▸ Trecho:
O sentido do gosto, pintura de por Philip Mercier (1680-1760) que mostra uma bandeja de syllabubs
Seguramente, para a atualidade a syllabub é uma sobremesa desconhecida, mas a partir do século XV ao início do século XX, era uma espécie de ‘pudim básico’, muito popular entre os ingleses, e que passou por algumas modificações ao longo do tempo, mas manteve sua essência: uma mistura de creme de leite batido, adoçado e misturado com algum tipo de vinho – inicialmente era usado o Sack ou a Sidra.

Sack é um termo antiquado que se refere ao vinho branco fortificado importado da Espanha continental ou das Ilhas Canárias. Logo, havia Sack de diferentes origens, tais como: Canary sack das Ilhas Canárias, Malaga sack de Málaga, Palm sack de Palma de Mallorca, e Sherris sack de Jerez de la Fronter. O termo Sherris Sack mais tarde deu lugar ao xerez como o termo Inglês para vinho fortificado de Jerez. Uma vez que o xerez é praticamente o único desses vinhos ainda amplamente exportados e consumidos, no entanto "sack" (por si só, sem qualificação) não é comumente citado, mas trata-se de um velho sinônimo para xerez.

Porém, com o passar dos anos, a sobremesa tornava-se mais 'sólida', se é que se pode assim dizer, e teve diminuição na quantidade de bebida, mas que permaneceria deliciosa e ganharia o título de "syllabub everlasting” (algo como Syllabub Eterno).

▸ Itens fornecidos:
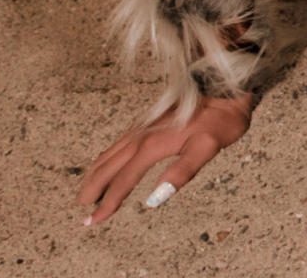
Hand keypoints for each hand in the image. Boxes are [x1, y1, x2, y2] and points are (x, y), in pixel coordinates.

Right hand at [78, 93, 253, 223]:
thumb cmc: (221, 119)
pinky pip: (118, 144)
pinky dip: (105, 159)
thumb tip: (155, 199)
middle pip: (108, 166)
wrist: (225, 86)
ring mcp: (143, 127)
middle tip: (81, 212)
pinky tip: (106, 164)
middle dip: (92, 189)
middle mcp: (142, 135)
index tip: (95, 220)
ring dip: (96, 174)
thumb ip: (182, 171)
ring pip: (110, 154)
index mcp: (153, 145)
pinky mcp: (148, 122)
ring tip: (86, 192)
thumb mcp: (209, 147)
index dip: (108, 202)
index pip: (124, 180)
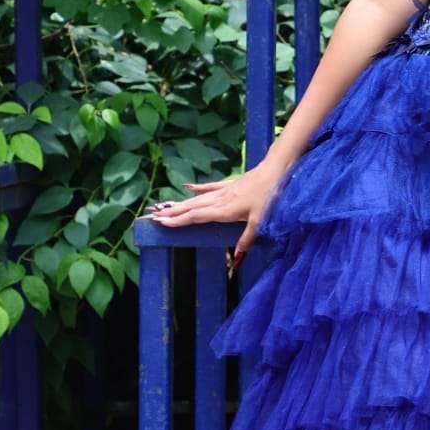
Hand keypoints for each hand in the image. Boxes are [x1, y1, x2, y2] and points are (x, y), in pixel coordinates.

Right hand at [146, 159, 288, 274]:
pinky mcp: (230, 184)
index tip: (163, 223)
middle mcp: (220, 200)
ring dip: (180, 203)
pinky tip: (188, 187)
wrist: (275, 171)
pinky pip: (210, 187)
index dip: (179, 220)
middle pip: (192, 207)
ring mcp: (224, 190)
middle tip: (154, 217)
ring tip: (164, 207)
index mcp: (225, 210)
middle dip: (173, 213)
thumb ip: (246, 239)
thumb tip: (235, 259)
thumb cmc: (269, 196)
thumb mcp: (261, 221)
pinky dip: (198, 188)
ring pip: (197, 198)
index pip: (197, 216)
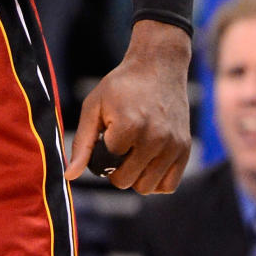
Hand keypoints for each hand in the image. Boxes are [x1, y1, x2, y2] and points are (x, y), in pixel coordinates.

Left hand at [65, 20, 190, 192]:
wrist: (158, 67)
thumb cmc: (121, 86)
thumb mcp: (94, 106)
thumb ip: (82, 143)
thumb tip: (70, 176)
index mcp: (129, 127)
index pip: (107, 165)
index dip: (100, 153)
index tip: (104, 136)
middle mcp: (155, 139)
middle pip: (125, 181)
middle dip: (115, 169)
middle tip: (117, 147)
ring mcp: (173, 146)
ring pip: (146, 188)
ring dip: (134, 177)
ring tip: (132, 153)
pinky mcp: (185, 149)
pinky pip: (168, 185)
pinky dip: (155, 180)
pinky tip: (146, 161)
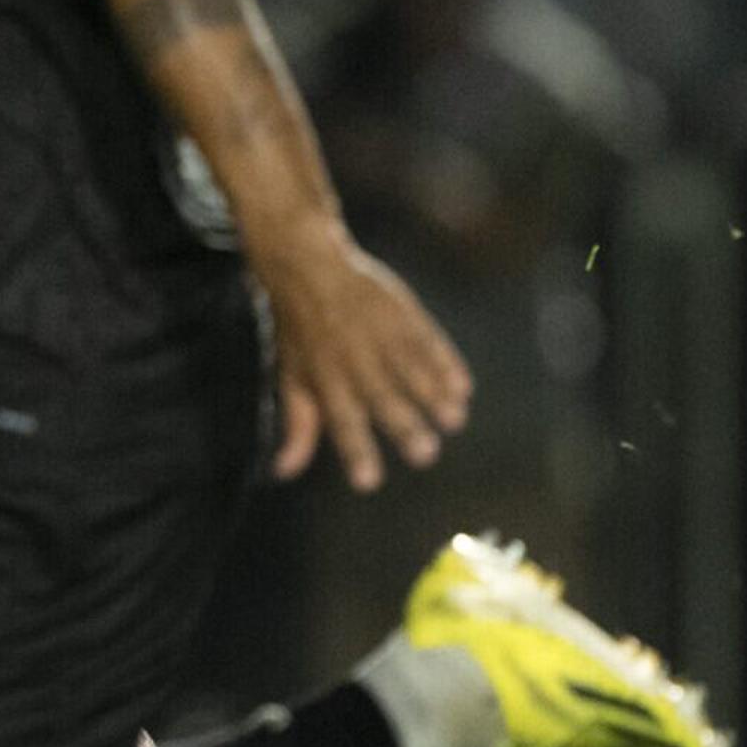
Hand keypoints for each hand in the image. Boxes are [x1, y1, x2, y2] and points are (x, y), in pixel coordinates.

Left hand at [257, 214, 473, 490]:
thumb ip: (297, 424)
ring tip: (453, 422)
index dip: (354, 451)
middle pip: (381, 398)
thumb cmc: (298, 331)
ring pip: (410, 370)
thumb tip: (283, 472)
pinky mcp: (402, 313)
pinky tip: (463, 388)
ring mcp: (380, 334)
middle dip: (403, 427)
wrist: (307, 264)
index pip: (339, 421)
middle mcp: (352, 358)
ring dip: (433, 397)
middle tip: (425, 455)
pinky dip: (447, 364)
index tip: (369, 482)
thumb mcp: (291, 375)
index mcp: (323, 377)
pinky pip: (429, 341)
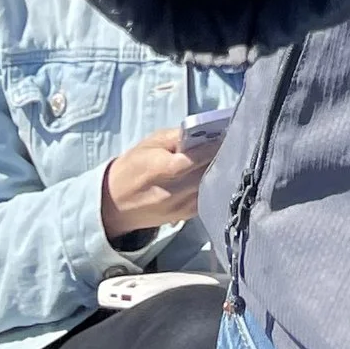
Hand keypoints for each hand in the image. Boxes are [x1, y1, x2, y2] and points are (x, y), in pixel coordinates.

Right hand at [100, 121, 223, 242]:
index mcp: (157, 170)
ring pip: (209, 186)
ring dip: (219, 171)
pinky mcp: (185, 216)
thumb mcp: (149, 143)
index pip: (189, 161)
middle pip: (204, 173)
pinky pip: (206, 197)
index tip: (224, 134)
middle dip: (219, 157)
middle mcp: (170, 192)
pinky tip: (216, 172)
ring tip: (227, 155)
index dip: (208, 148)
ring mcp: (179, 208)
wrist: (116, 203)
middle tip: (232, 141)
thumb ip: (176, 137)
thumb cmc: (133, 166)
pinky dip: (213, 184)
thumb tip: (202, 132)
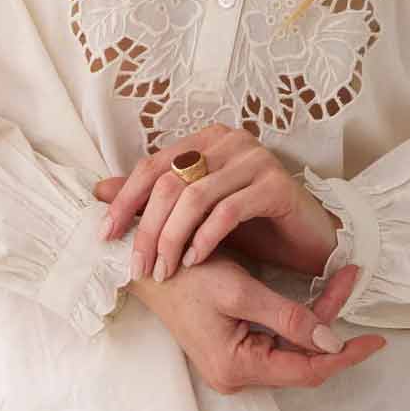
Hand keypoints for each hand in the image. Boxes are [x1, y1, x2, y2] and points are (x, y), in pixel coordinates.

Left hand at [94, 122, 345, 283]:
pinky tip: (195, 261)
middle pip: (170, 182)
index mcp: (206, 140)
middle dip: (147, 228)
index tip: (106, 235)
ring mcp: (255, 159)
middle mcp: (229, 141)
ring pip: (194, 197)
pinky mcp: (276, 185)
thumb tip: (99, 191)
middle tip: (137, 265)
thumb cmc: (252, 225)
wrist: (310, 240)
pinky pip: (228, 211)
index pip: (153, 165)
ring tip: (164, 270)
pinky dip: (205, 238)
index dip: (125, 200)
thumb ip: (154, 198)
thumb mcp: (197, 212)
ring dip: (172, 239)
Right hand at [126, 243, 385, 393]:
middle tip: (352, 279)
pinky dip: (297, 317)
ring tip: (340, 276)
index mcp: (237, 367)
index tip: (376, 339)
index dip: (343, 355)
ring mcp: (234, 361)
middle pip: (301, 358)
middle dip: (332, 322)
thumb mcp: (239, 290)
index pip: (306, 370)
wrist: (143, 264)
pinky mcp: (232, 345)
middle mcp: (237, 373)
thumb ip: (287, 317)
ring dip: (317, 315)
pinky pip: (276, 338)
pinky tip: (314, 293)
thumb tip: (333, 341)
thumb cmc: (184, 274)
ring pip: (291, 346)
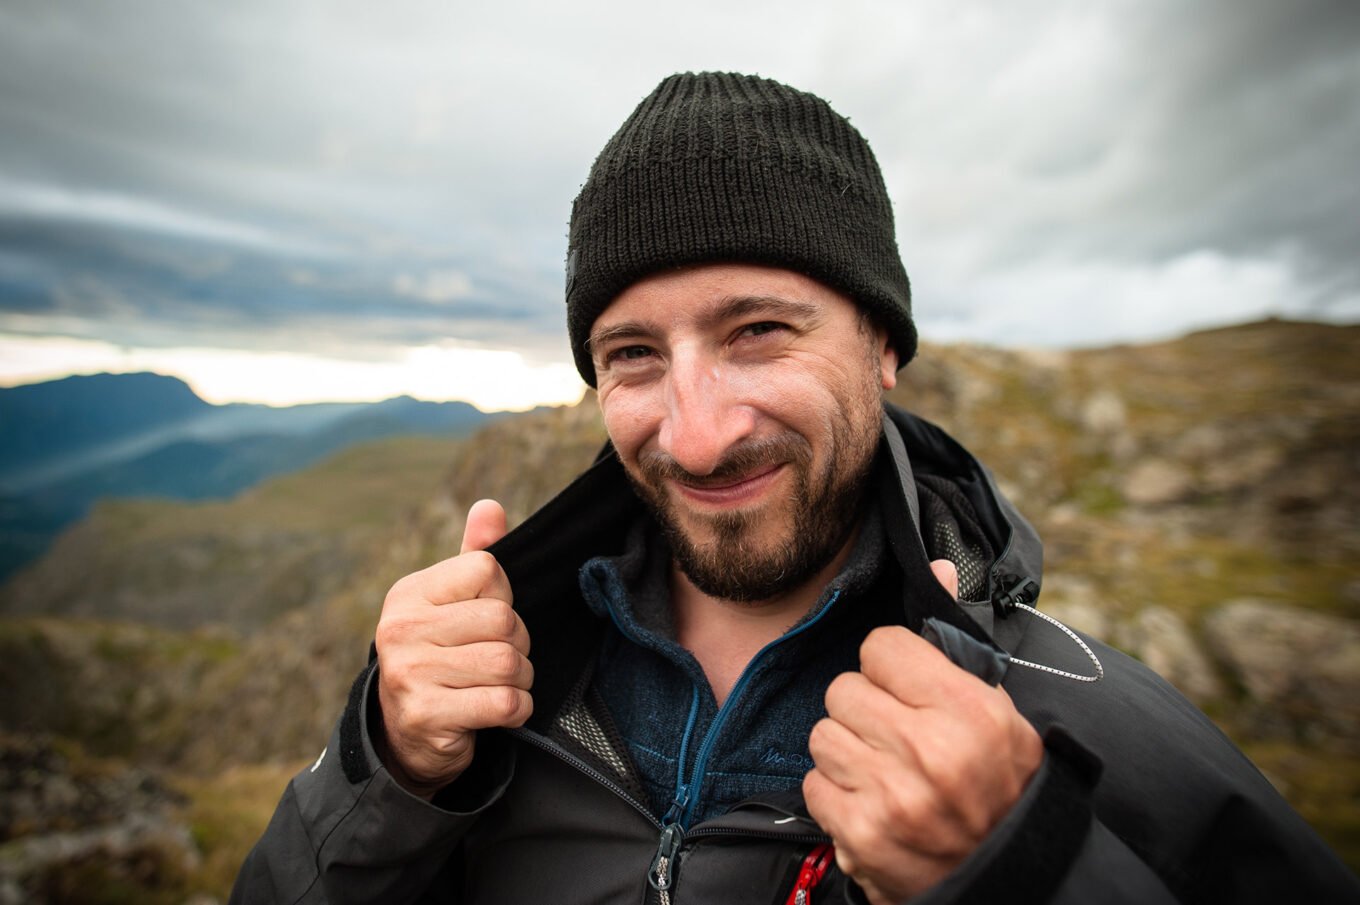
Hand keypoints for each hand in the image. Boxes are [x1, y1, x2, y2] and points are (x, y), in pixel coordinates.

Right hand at [374, 499, 532, 797]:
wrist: (406, 735)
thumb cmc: (441, 657)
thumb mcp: (451, 604)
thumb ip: (475, 556)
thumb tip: (490, 507)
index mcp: (411, 593)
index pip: (486, 569)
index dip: (504, 597)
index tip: (487, 620)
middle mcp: (402, 629)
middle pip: (503, 619)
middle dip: (519, 644)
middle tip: (500, 659)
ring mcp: (410, 673)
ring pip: (508, 662)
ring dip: (520, 679)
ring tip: (499, 685)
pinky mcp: (427, 715)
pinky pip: (504, 703)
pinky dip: (517, 709)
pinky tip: (500, 711)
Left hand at [803, 560, 1041, 902]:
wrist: (1007, 878)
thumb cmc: (1001, 784)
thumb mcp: (995, 709)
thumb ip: (955, 642)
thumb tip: (939, 566)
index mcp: (967, 711)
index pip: (882, 646)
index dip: (890, 666)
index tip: (907, 688)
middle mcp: (928, 752)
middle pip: (843, 689)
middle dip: (864, 709)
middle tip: (894, 734)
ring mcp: (891, 797)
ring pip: (823, 735)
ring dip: (847, 751)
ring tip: (884, 769)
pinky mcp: (860, 836)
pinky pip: (814, 784)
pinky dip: (836, 795)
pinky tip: (871, 802)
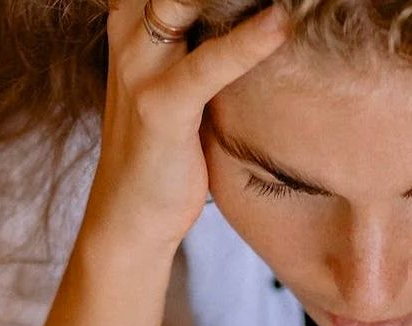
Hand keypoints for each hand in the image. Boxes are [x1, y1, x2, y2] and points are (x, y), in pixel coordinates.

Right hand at [83, 0, 290, 256]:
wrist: (129, 217)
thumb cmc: (168, 144)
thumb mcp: (182, 76)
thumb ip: (206, 36)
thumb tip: (269, 14)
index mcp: (133, 17)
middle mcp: (130, 30)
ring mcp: (139, 67)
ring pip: (183, 0)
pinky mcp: (159, 107)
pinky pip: (208, 64)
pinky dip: (249, 42)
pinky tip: (283, 23)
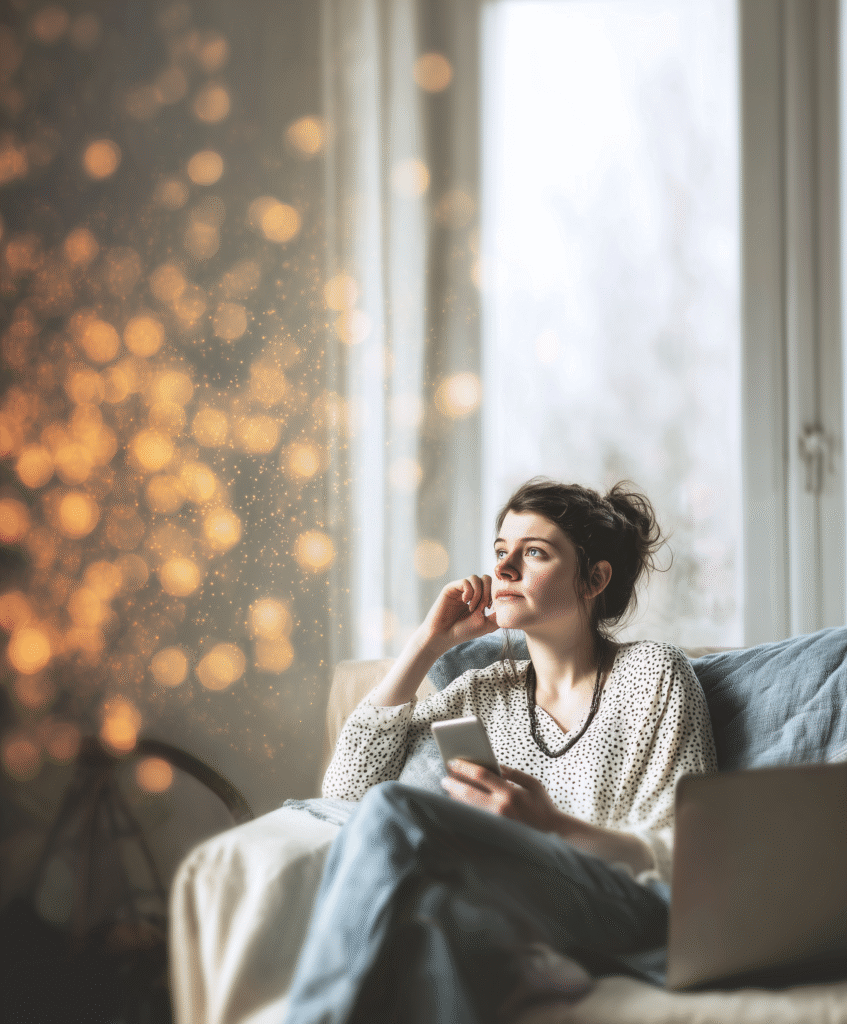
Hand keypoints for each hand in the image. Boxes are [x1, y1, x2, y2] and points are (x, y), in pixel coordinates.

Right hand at [421, 575, 499, 649]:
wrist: (444, 636)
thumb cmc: (464, 631)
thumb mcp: (487, 624)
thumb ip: (498, 614)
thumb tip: (510, 604)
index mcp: (479, 598)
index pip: (492, 585)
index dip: (495, 594)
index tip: (490, 608)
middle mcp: (470, 591)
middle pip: (486, 578)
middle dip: (488, 592)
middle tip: (484, 607)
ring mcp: (460, 589)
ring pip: (476, 578)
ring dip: (478, 594)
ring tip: (473, 608)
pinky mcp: (451, 588)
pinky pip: (465, 581)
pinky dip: (469, 592)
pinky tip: (465, 602)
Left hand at [440, 760, 562, 832]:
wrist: (553, 835)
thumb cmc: (543, 807)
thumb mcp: (532, 784)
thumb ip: (512, 773)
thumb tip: (494, 765)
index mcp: (510, 793)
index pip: (482, 776)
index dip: (465, 767)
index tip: (453, 761)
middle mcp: (500, 809)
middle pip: (469, 793)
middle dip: (454, 784)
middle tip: (444, 777)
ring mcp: (496, 823)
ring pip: (468, 808)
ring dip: (456, 797)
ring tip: (449, 788)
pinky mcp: (494, 833)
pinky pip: (475, 819)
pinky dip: (465, 809)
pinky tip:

▸ Seu objetivo:
Transcreva do trecho sobre a syllabub, sem nenhuma alteração, a parte que vai de "Sack é um termo" até "como Syllabub Eterno).".

▸ Solução do exercício:
Sack é um termo antiquado que se refere ao vinho branco fortificado importado da Espanha continental ou das Ilhas Canárias. Logo, havia Sack de diferentes origens, tais como: Canary sack das Ilhas Canárias, Malaga sack de Málaga, Palm sack de Palma de Mallorca, e Sherris sack de Jerez de la Fronter. O termo Sherris Sack mais tarde deu lugar ao xerez como o termo Inglês para vinho fortificado de Jerez. Uma vez que o xerez é praticamente o único desses vinhos ainda amplamente exportados e consumidos, no entanto "sack" (por si só, sem qualificação) não é comumente citado, mas trata-se de um velho sinônimo para xerez.

Porém, com o passar dos anos, a sobremesa tornava-se mais 'sólida', se é que se pode assim dizer, e teve diminuição na quantidade de bebida, mas que permaneceria deliciosa e ganharia o título de "syllabub everlasting” (algo como Syllabub Eterno).